Dataset.get_commit_details Get details of a particular commit.
Dataset.commit_id The lasted committed commit id of the dataset.
Dataset.branch The current branch of the dataset
Dataset.pending_commit_id The commit_id of the next commit that will be made to the dataset.
Dataset.has_head_changes Returns True if currently at head node and uncommitted changes are present.
Dataset.commits Lists all the commits leading to the current dataset state.
Dataset.branches Lists all the branches of the dataset.

Dataset Views

A dataset view is a subset of a dataset that points to specific samples (indices) in an existing dataset. Dataset views can be created by indexing a dataset, filtering a dataset with Dataset.filter(), querying a dataset with Dataset.query() or by sampling a dataset with Dataset.sample_by(). Filtering is done with user-defined functions or simplified expressions whereas query can perform SQL-like queries with our Tensor Query Language. See the full TQL spec here.

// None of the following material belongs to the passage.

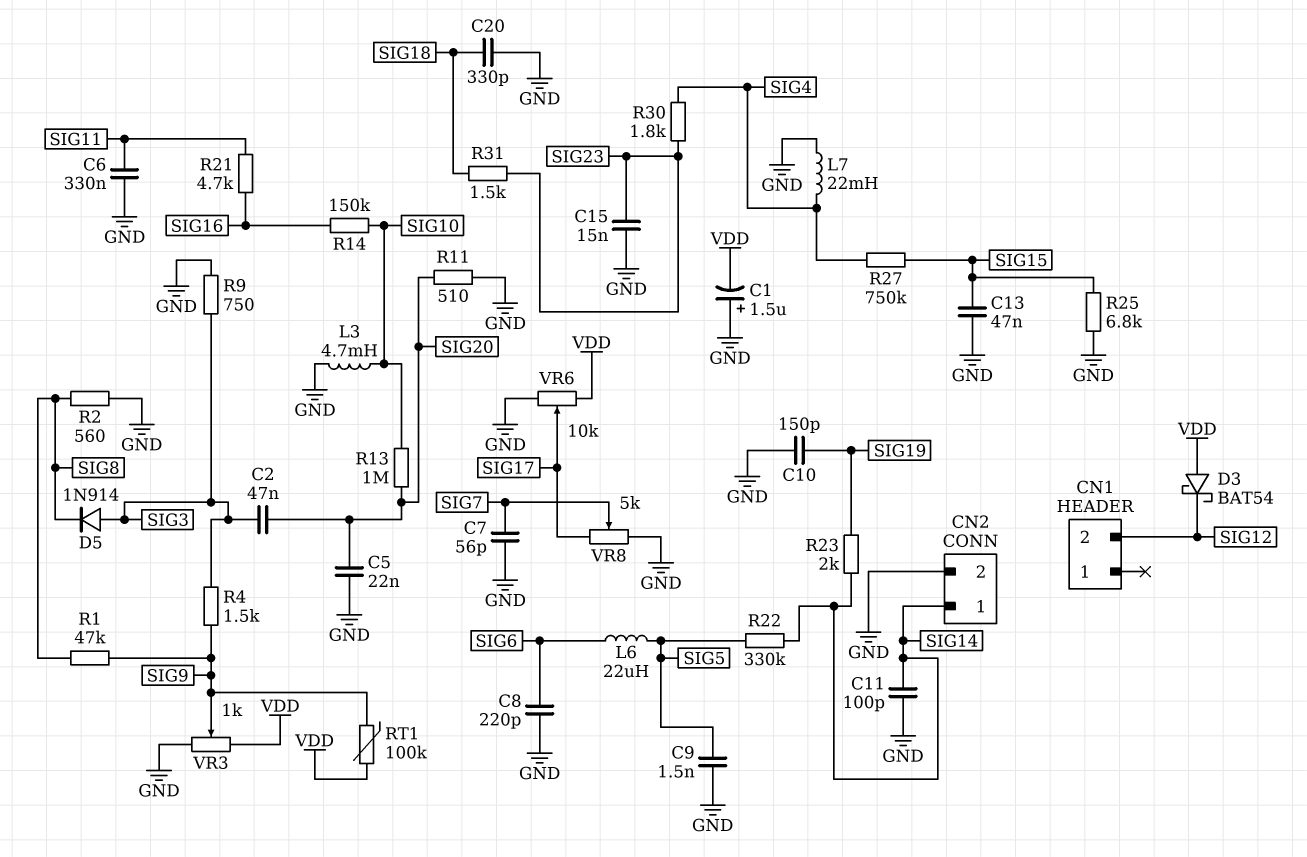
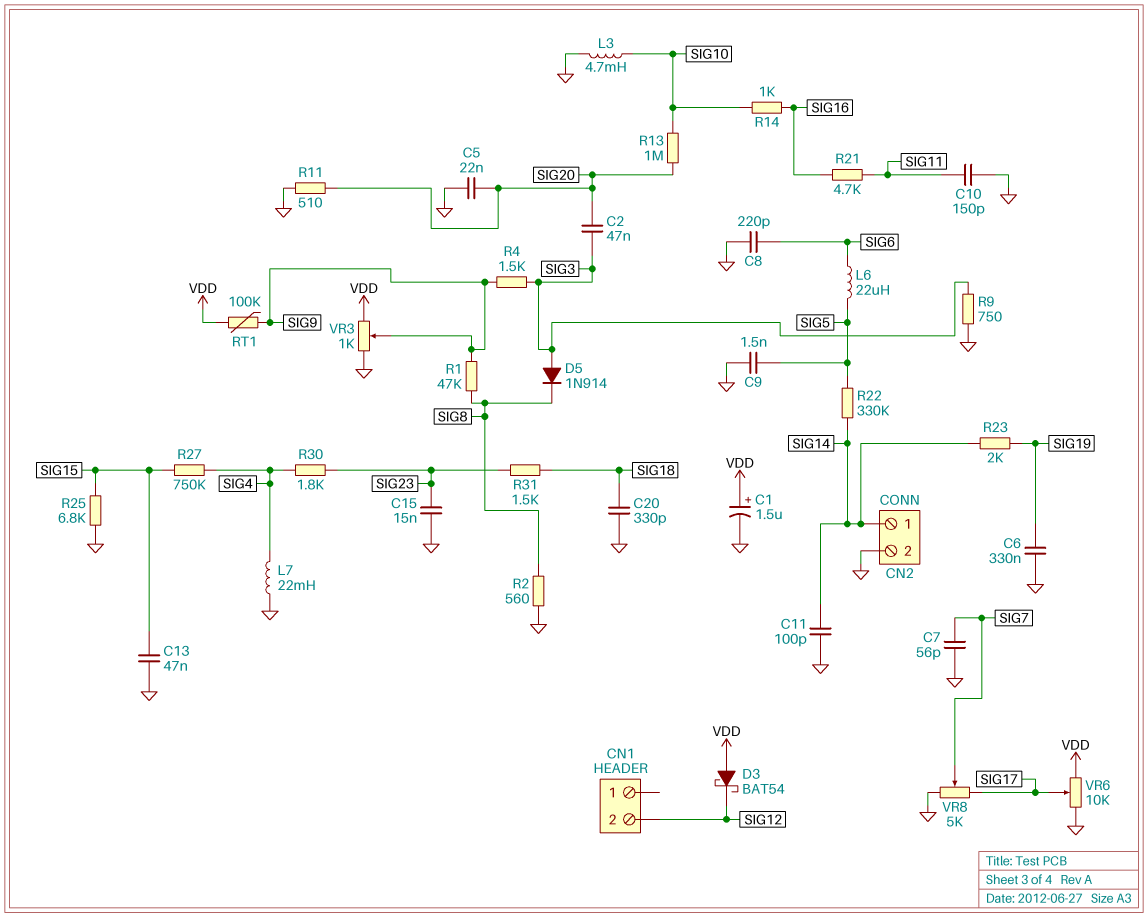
C1: 1.5uF (plus GND, minus VDD) -> 1.5uF (plus VDD, minus GND)
C6: 330nF (GND, SIG11) -> 330nF (GND, SIG19)
C10: 150pF (GND, SIG19) -> 150pF (GND, SIG11)
R14: 150k (SIG10, SIG16) -> 1k (SIG10, SIG16)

Dataset views can only be saved when a dataset has been committed and has no changes on the HEAD node, in order to preserve data lineage and prevent the underlying data from changing after the query or filter conditions have been evaluated.

Example

>>> import deeplake
>>> # load dataset
>>> ds = deeplake.load("hub://activeloop/mnist-train")
>>> # filter dataset
>>> zeros = ds.filter("labels == 0")
>>> # save view
>>> zeros.save_view(id="zeros")
>>> # load_view
>>> zeros = ds.load_view(id="zeros")
>>> len(zeros)
5923
Dataset.query Returns a sliced Dataset with given query results.
Dataset.sample_by Returns a sliced Dataset with given weighted sampler applied.
Dataset.filter Filters the dataset in accordance of filter function f(x: sample) -> bool
Dataset.save_view Saves a dataset view as a virtual dataset (VDS)
Dataset.get_view Returns the dataset view corresponding to id.
Dataset.load_view Loads the view and returns the Dataset by id.
Dataset.delete_view Deletes the view with given view id.
Dataset.get_views Returns list of views stored in this Dataset.
Dataset.is_view Returns True if this dataset is a view and False otherwise.
Dataset.min_view Returns a view of the dataset in which all tensors are sliced to have the same length as the shortest tensor.
Dataset.max_view Returns a view of the dataset in which shorter tensors are padded with None s to have the same length as the longest tensor.